Myth: Psoriasis Is Only a Skin Problem
Psoriasis is predominantly regarded as a skin disease because of the outward clinical presentation of the condition. However, psoriasis is a disorder of the immune system and its damage may be more than skin deep.
Psoriasis commonly presents on the skin and nails, but a growing body of evidence has suggested that psoriasis is associated with systemic comorbidities. Up to 25% of psoriasis patients develop joint inflammation, and psoriatic arthritis (PsA) may precede skin involvement. There also is a risk for cardiovascular complications. Because of the emotional distress caused by psoriasis, patients may develop psychosocial disorders. Other conditions in patients with psoriasis include diabetes mellitus, high blood pressure, Crohn disease, and the metabolic syndrome.
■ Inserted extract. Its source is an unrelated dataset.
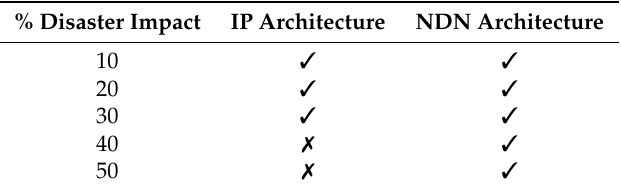
Table 1. Communication architecture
Results from surveys conducted by the National Psoriasis Foundation from 2003 to 2011 found that the diagnosis of psoriasis preceded PsA in the majority of patients by a mean period of 14.6 years. Patients with moderate to severe psoriasis were more likely to develop PsA than patients with mild psoriasis. Furthermore, patients with severe psoriasis were more likely to develop diabetes mellitus and cardiovascular disease.
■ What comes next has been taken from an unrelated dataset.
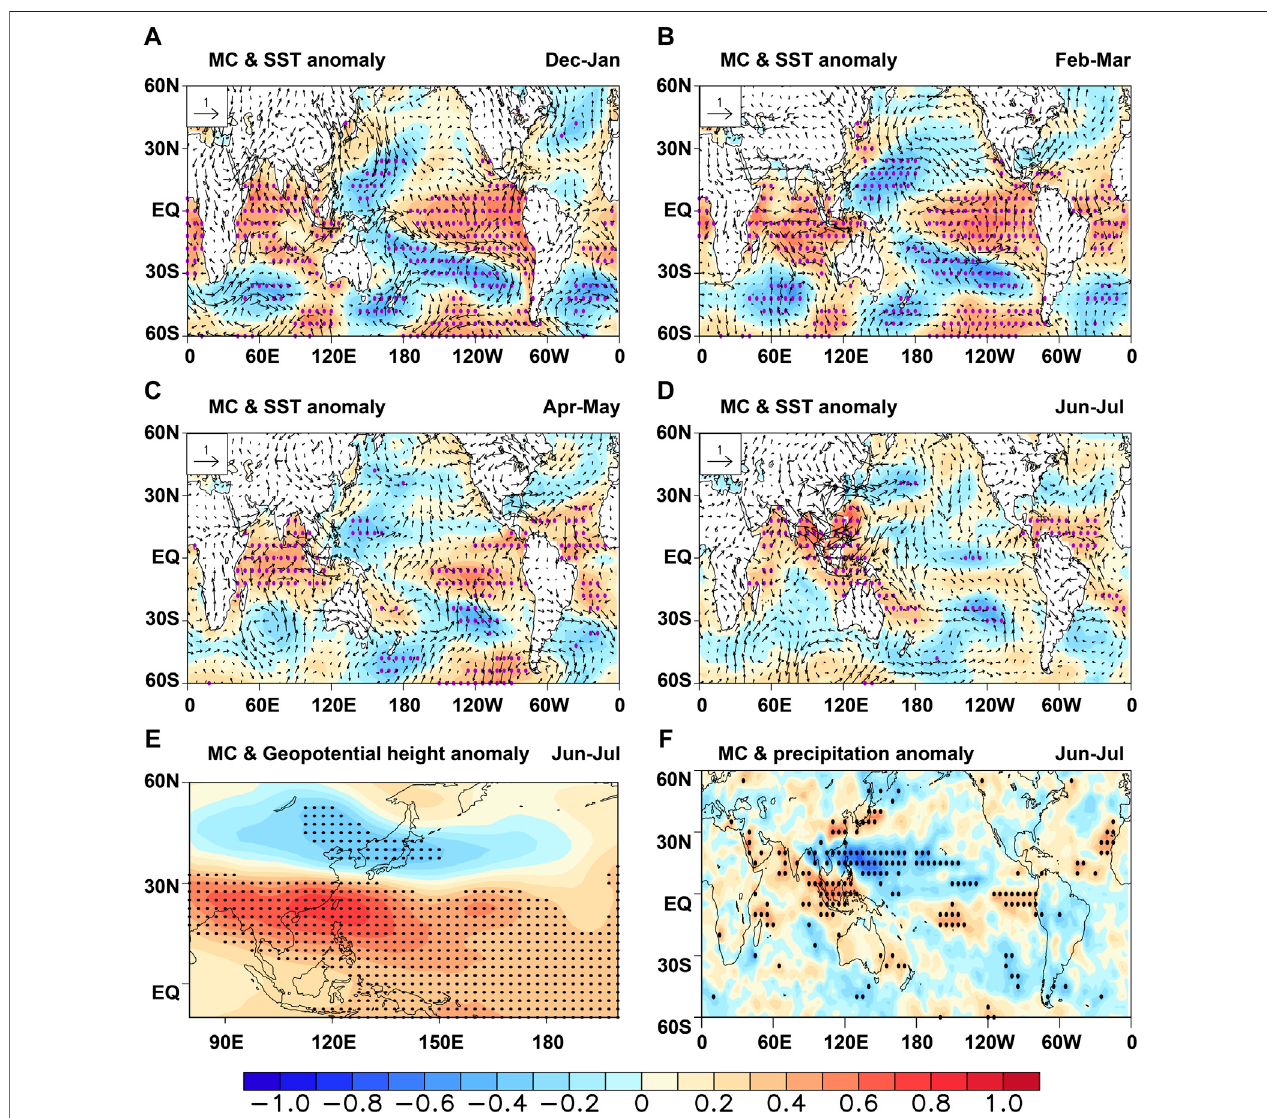
FIGURE 4 | Correlation between the regionally averaged vertical velocity anomaly of the MC over the region of the western part of the WPSH (110 ° E – 140 ° E, 15 ° N – 25 ° N) in June – July derived from the ensemble means of fi ve reanalysis data sets and the sea surface temperature (SST) anomaly (shading) and horizontal wind anomaly (vector) in (A) December – January, (B) February – March, (C) April – May, and (D) June – July from 1979 to 2020 based on the seasonal means. (E) Same as (D) but for the correlation between the regionally averaged vertical velocity anomaly of the MC and the geopotential height anomaly at 500 hPa in June – July. (F) Same as (D) but for the correlation between the regionally averaged vertical velocity anomaly of the MC and the precipitation anomaly in June – July. Stippling over the shading indicates that these correlation coef fi cients are signi fi cant above the 95% con fi dence level based on Student ’ s t -test.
In a Cutis editorial , Dr. Jeffrey Weinberg emphasizes that the role of the dermatologist “is to identify and educate patients with psoriasis who are at risk of systemic complications and ensure appropriate follow-up for their treatment and overall health.” An infographic created by the American Academy of Dermatology illustrates areas of the body that may be impacted by psoriasis beyond the skin; for example, patients may develop eye problems, weight gain, or mood changes. Consider distributing this infographic to patients to show how psoriasis can affect more than their skin.